#### [TEKS UNTUK DITELAAH]
"""

9. Electronic Banking adalah kegiatan BPR yang
menggunakan sarana elektronik antara lain berupa
phone banking, SMS banking, mobile banking, dan
internet banking.
10. Kartu Automated Teller Machine (ATM) adalah alat
pembayaran menggunakan kartu yang dapat
digunakan untuk melakukan penarikan tunai
dan/atau pemindahan dana dimana kewajiban
pemegang kartu dipenuhi seketika dengan mengurangi
secara langsung simpanan pemegang kartu pada BPR
sebagaimana dimaksud dalam ketentuan Bank
Indonesia mengenai alat pembayaran dengan
menggunakan kartu.
11. Kartu Debet adalah alat pembayaran dengan
menggunakan kartu yang dapat digunakan untuk
melakukan pembayaran atas kewajiban yang timbul
dari suatu kegiatan ekonomi, termasuk transaksi
pembelanjaan, dimana kewajiban pemegang kartu
dipenuhi seketika dengan mengurangi secara langsung
simpanan pemegang kartu pada BPR sebagaimana
dimaksud dalam ketentuan Bank Indonesia mengenai
alat pembayaran dengan menggunakan kartu.

"""

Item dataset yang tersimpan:
"""

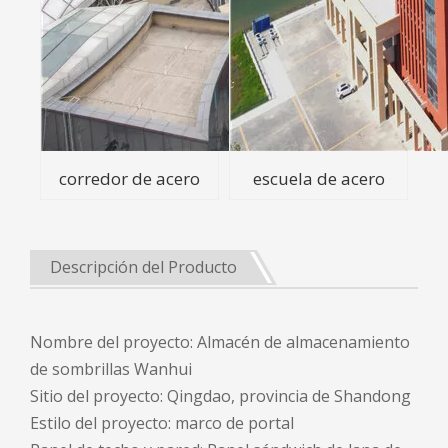
corredor de acero
escuela de acero
Descripción del Producto
Nombre del proyecto: Almacén de almacenamiento
de sombrillas Wanhui
Sitio del proyecto: Qingdao, provincia de Shandong
Estilo del proyecto: marco de portal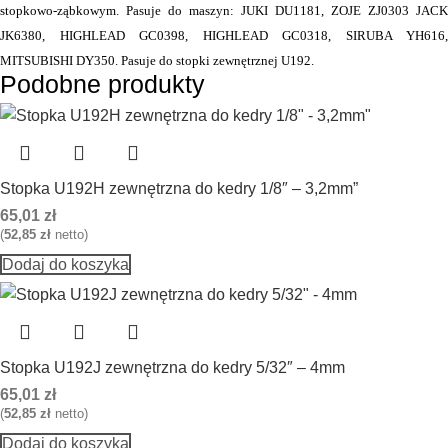
stopkowo-ząbkowym. Pasuje do maszyn: JUKI DU1181,
ZOJE ZJ0303 JACK
JK6380,
HIGHLEAD GC0398, HIGHLEAD GC0318, SIRUBA YH616,
MITSUBISHI DY350. Pasuje do stopki zewnętrznej U192.
Podobne produkty
Stopka U192H zewnętrzna do kedry 1/8″ – 3,2mm”
65,01
zł
(
52,85
zł
netto)
Dodaj do koszyka
Stopka U192J zewnętrzna do kedry 5/32″ – 4mm
65,01
zł
(
52,85
zł
netto)
Dodaj do koszyka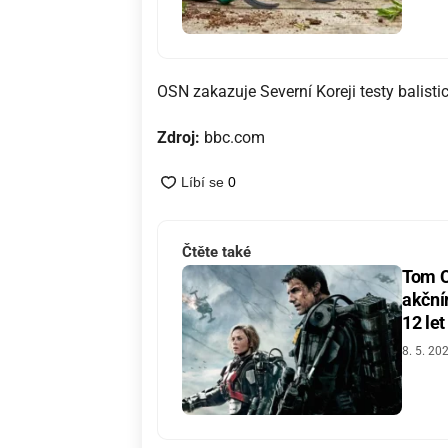
OSN zakazuje Severní Koreji testy balist
Zdroj:
bbc.com
Čtěte také
Tom C
akční
12 let
8. 5. 20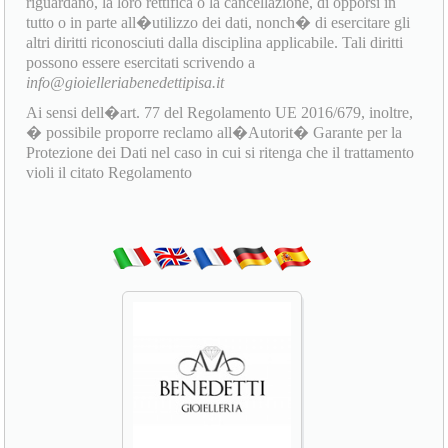
riguardano, la loro rettifica o la cancellazione, di opporsi in
tutto o in parte all�utilizzo dei dati, nonch� di esercitare gli
altri diritti riconosciuti dalla disciplina applicabile. Tali diritti
possono essere esercitati scrivendo a
info@gioielleriabenedettipisa.it
Ai sensi dell�art. 77 del Regolamento UE 2016/679, inoltre,
� possibile proporre reclamo all�Autorit� Garante per la
Protezione dei Dati nel caso in cui si ritenga che il trattamento
violi il citato Regolamento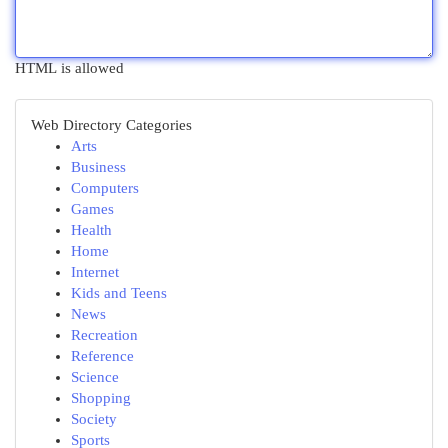
HTML is allowed
Web Directory Categories
Arts
Business
Computers
Games
Health
Home
Internet
Kids and Teens
News
Recreation
Reference
Science
Shopping
Society
Sports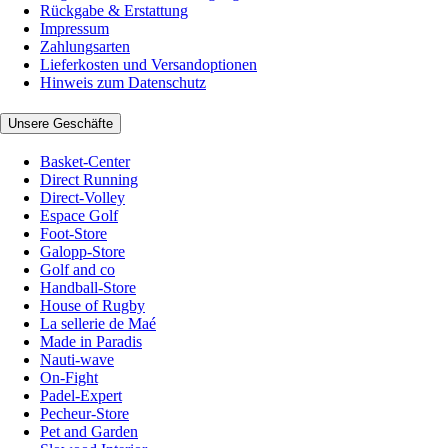
Rückgabe & Erstattung
Impressum
Zahlungsarten
Lieferkosten und Versandoptionen
Hinweis zum Datenschutz
Unsere Geschäfte
Basket-Center
Direct Running
Direct-Volley
Espace Golf
Foot-Store
Galopp-Store
Golf and co
Handball-Store
House of Rugby
La sellerie de Maé
Made in Paradis
Nauti-wave
On-Fight
Padel-Expert
Pecheur-Store
Pet and Garden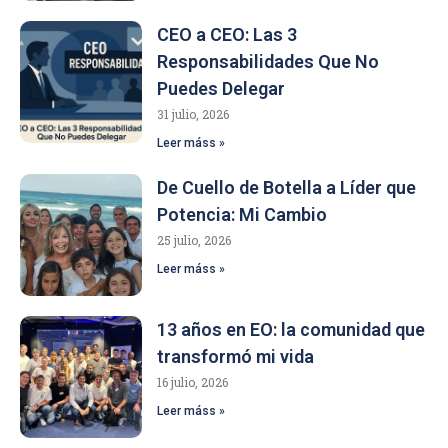
CEO a CEO: Las 3
Responsabilidades Que No
Puedes Delegar
31 julio, 2026
Leer máss »
De Cuello de Botella a Líder que
Potencia: Mi Cambio
25 julio, 2026
Leer máss »
13 años en EO: la comunidad que
transformó mi vida
16 julio, 2026
Leer máss »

"""

#### [BUTIR TUGAS A]
Sebutkan semua bentuk sarana elektronik yang dicantumkan teks definisi perbankan dalam pengertian Electronic Banking.
#### [BUTIR TUGAS B]
Terjemahkan kalimat dari teks definisi perbankan ini ke dalam bahasa Inggris: "Electronic Banking adalah kegiatan BPR yang menggunakan sarana elektronik antara lain berupa phone banking, SMS banking, mobile banking, dan internet banking."

#### [PENYELESAIAN SOAL A]
phone banking, SMS banking, mobile banking, internet banking

#### [PENYELESAIAN SOAL B]
Electronic Banking is a BPR activity that uses electronic means, including, among others, phone banking, SMS banking, mobile banking, and internet banking.